As if that wasn’t enough, he was also a soccer referee and ran sports clubs for young people. My mother would be obliged to join in, though she always hated these activities. What she enjoyed more was the youth club that he ran during World War II. He was a considerable musician — there wasn’t a brass instrument he couldn’t play — and having trained the boys and girls in the club, he would visit old people’s homes and hospitals and put on little shows. My mum played the piano, flute, and violin.

Mum had an unusual education for the time, attending one of the first Rudolf Steiner schools, Michael House. Everything about it was avant-garde. She began school in 1936, at the age of three and a half. Music and movement, known as Eurythmy, was central to Steiner’s ethos. Michael House even boasted its own theater, and from the beginning, my mum was involved in school plays.

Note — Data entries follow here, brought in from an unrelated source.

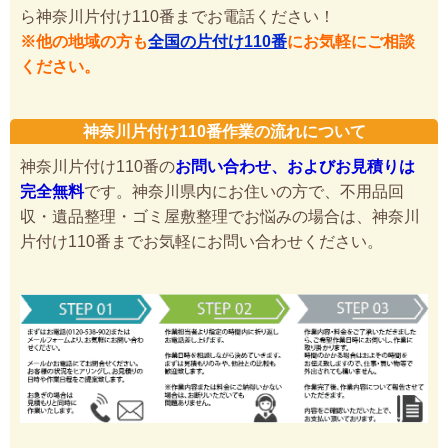
ら神奈川片付け110番までお電話ください！
※他の地域の方も
全国の片付け110番
にお気軽にご相談
ください。
神奈川片付け110番作業の流れについて
神奈川片付け110番の
お問い合わせ、およびお見積りは
完全無料
です。神奈川県内にお住いの方で、不用品回
収・遺品整理・ゴミ屋敷整理でお悩みの場合は、神奈川
片付け110番までお気軽にお問い合わせください。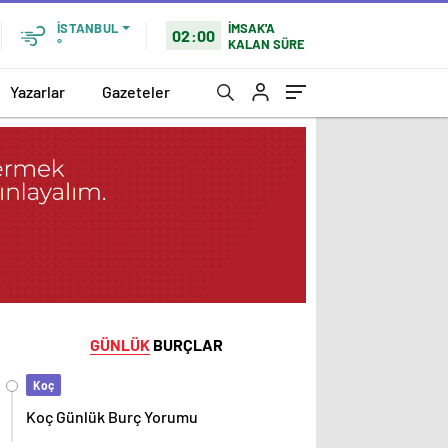
İMSAK'A
İSTANBUL
02:00
KALAN SÜRE
°
Yazarlar
Gazeteler
GÜNLÜK
BURÇLAR
Koç
Koç Günlük Burç Yorumu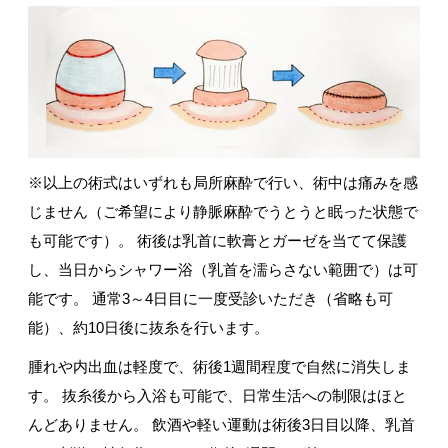
※以上の術式はいずれも局所麻酔で行い、術中は痛みを感
じません（ご希望により静脈麻酔でうとうと眠った状態で
も可能です）。 術後は乳首に軟膏とガーゼを当てて保護
し、当日からシャワー浴（乳首を濡らさない範囲で）は可
能です。 通常3～4日目に一度受診いただき（省略も可
能）、約10日後に抜糸を行います。
腫れや内出血は軽度で、術後1週間程度で自然に消失しま
す。 抜糸後から入浴も可能で、日常生活への制限はほと
んどありません。 飲酒や軽い運動は術後3日目以降、乳首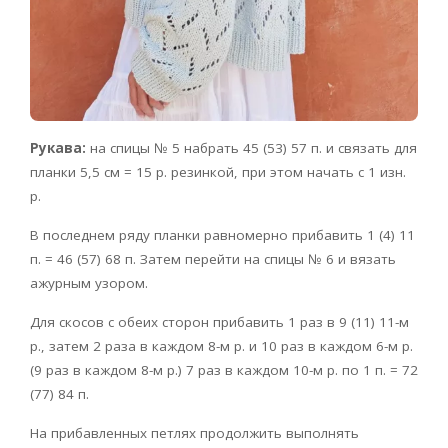
Рукава:
на спицы № 5 набрать 45 (53) 57 п. и связать для
планки 5,5 см = 15 р. резинкой, при этом начать с 1 изн.
р.
В последнем ряду планки равномерно прибавить 1 (4) 11
п. = 46 (57) 68 п. Затем перейти на спицы № 6 и вязать
ажурным узором.
Для скосов с обеих сторон прибавить 1 раз в 9 (11) 11-м
р., затем 2 раза в каждом 8-м р. и 10 раз в каждом 6-м р.
(9 раз в каждом 8-м p.) 7 раз в каждом 10-м р. по 1 п. = 72
(77) 84 п.
На прибавленных петлях продолжить выполнять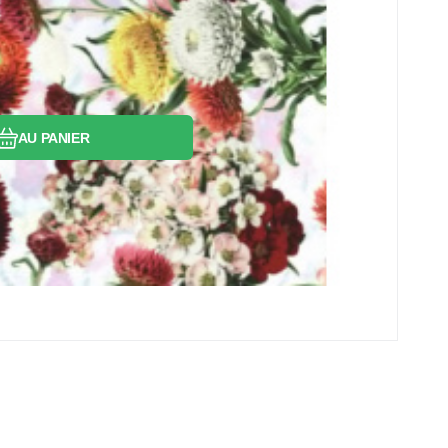
AU PANIER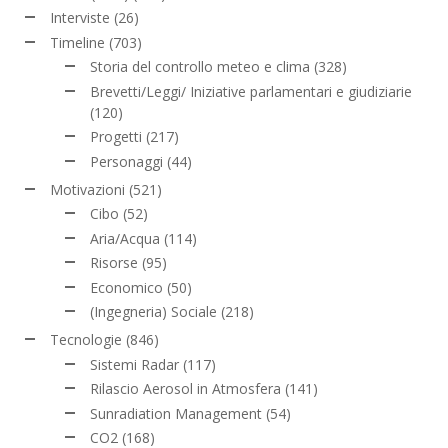
Interviste
(26)
Timeline
(703)
Storia del controllo meteo e clima
(328)
Brevetti/Leggi/ Iniziative parlamentari e giudiziarie
(120)
Progetti
(217)
Personaggi
(44)
Motivazioni
(521)
Cibo
(52)
Aria/Acqua
(114)
Risorse
(95)
Economico
(50)
(Ingegneria) Sociale
(218)
Tecnologie
(846)
Sistemi Radar
(117)
Rilascio Aerosol in Atmosfera
(141)
Sunradiation Management
(54)
CO2
(168)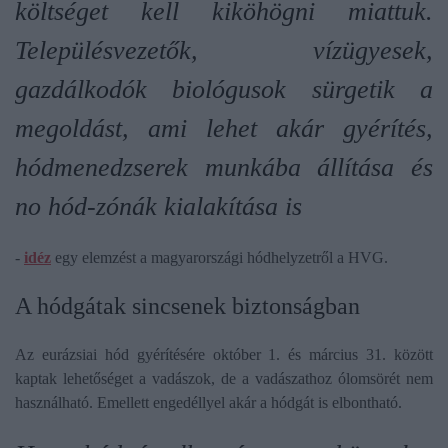
költséget kell kiköhögni miattuk.
Településvezetők, vízügyesek,
gazdálkodók biológusok sürgetik a
megoldást, ami lehet akár gyérítés,
hódmenedzserek munkába állítása és
no hód-zónák kialakítása is
-
idéz
egy elemzést a magyarországi hódhelyzetről a HVG.
A hódgátak sincsenek biztonságban
Az eurázsiai hód gyérítésére október 1. és március 31. között
kaptak lehetőséget a vadászok, de a vadászathoz ólomsörét nem
használható. Emellett engedéllyel akár a hódgát is elbontható.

But then tragedy struck. Shortly after the war ended, the grandmother I never met died at the age of forty-two. Although Hannah was a local girl, the Meer family wasn’t close, and no help was forthcoming from her sisters after her death. So on top of going to school, fourteen-year-old Joyce now had the house, her ten-year-old brother, and her father to look after. Before leaving home early in the morning, my grandfather would ensure that the fire was lit, but that was the extent of his involvement in household chores. It fell to my mother to do everything else: shopping, cooking, washing, ironing, and cleaning, not to mention scrubbing her father’s back when he got home from the pit. Being a clever girl, she planned to stay in school until she was eighteen and do her “Matric,” the exams that were then the passport to university and beyond. But after a year of attempting to marry schooling and housekeeping, she was asked to leave Michael House.

Meanwhile she had met a woman called Beryl John, whose career on the stage had been cut short by illness but who ran an amateur dramatic society and gave private lessons. How my grandfather could pay for these lessons, I have no idea, but he did. All went well until, out of the blue, he announced he was marrying a woman named Mabel, whom my mother had never met and knew nothing about beyond her name. Not unreasonably, perhaps, my mum took complete umbrage at this interloper, and the day her father married, she packed her suitcase and left. She never lived under their roof again.

Encouraged by my auntie Beryl (as I later called her), Mum applied to and was accepted by the Royal Academy of Dramatic Art, better known as RADA, as prestigious then as it is now. Her father paid the tuition not because he thought it was a sensible thing to do, she believes, but out of guilt.

At the end of her first year at RADA, she jumped at a summer job with the Earl Armstrong Repertory Company. Run by a husband-and-wife team, the company was based in Yorkshire. After one week of rehearsals, the company set out for Wales, and the newly named Gale Howard (Beryl John had planned to use Gay Howard for her own thwarted career) was soon playing romantic leads opposite Tony Booth, a young actor from Liverpool with no training but charisma to burn. It proved a real baptism of fire. At one time, my mum recalls, the troupe had thirty shows under their belts and still had to do everything themselves: sew costumes, sell tickets, make and paint the scenery, and change the sets. Performing was just the icing on the cake. If a larger cast was called for, there would be any number of keen amateurs, wherever they went, at no cost.